I apologize for the lengthy answer :-)

Ahad.



                
> NamenodeProtocol and other Secure Protocols should use different config keys 
> for serverPrincipal and clientPrincipal KerberosInfo components 
> ---------------------------------------------------------------------------------------------------------------------------------------------
>
>                 Key: HDFS-4081
>                 URL: https://issues.apache.org/jira/browse/HDFS-4081
>             Project: Hadoop HDFS
>          Issue Type: Bug
>          Components: security
>    Affects Versions: 2.0.0-alpha, 2.0.1-alpha, 2.0.2-alpha, 2.0.3-alpha
>            Reporter: Ahad Rana
>
> The Namenode protocol (NamenodeProtocol.java) defines the same config key, 
> dfs.namenode.kerberos.principal, for both ServerPrincipal and ClientPrincipal 
> components of the KerberosInfo data structure. This overloads the meaning of 
> the dfs.namenode.kerberos.principal config key. This key can be used to 
> define the namenode's principal during startup, but in the client case, it is 
> used by ServiceAuthorizationManager.authorize to create a principal name 
> given an incoming client's ip address.

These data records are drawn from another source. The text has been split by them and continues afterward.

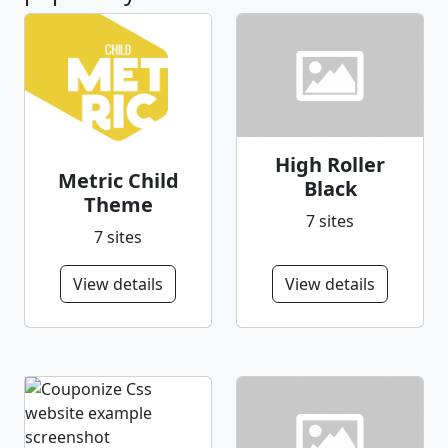
High Roller
Metric Child
Black
Theme
7 sites
7 sites
View details
View details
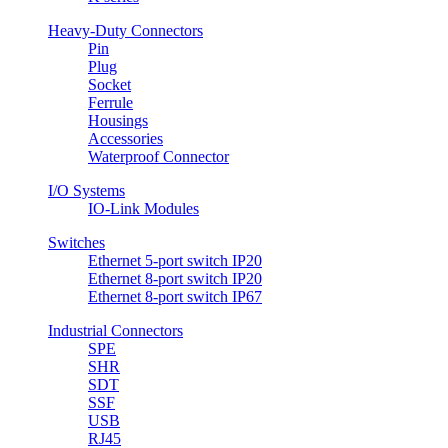
Heavy-Duty Connectors
Pin
Plug
Socket
Ferrule
Housings
Accessories
Waterproof Connector
I/O Systems
IO-Link Modules
Switches
Ethernet 5-port switch IP20
Ethernet 8-port switch IP20
Ethernet 8-port switch IP67
Industrial Connectors
SPE
SHR
SDT
SSF
USB
RJ45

If you explicitly set the principal 
> name for the namenode in the Config using this key, it then breaks 
> ServiceAuthorizationManager.authorize, because it expects this same value to 
> contain a Kerberos principal name pattern NOT an explicit name. 
> The solve this issue, the ServerPrincipal and ClientPrincipal components of 
> the NamenodeProtocol should each be assigned unique Config keys.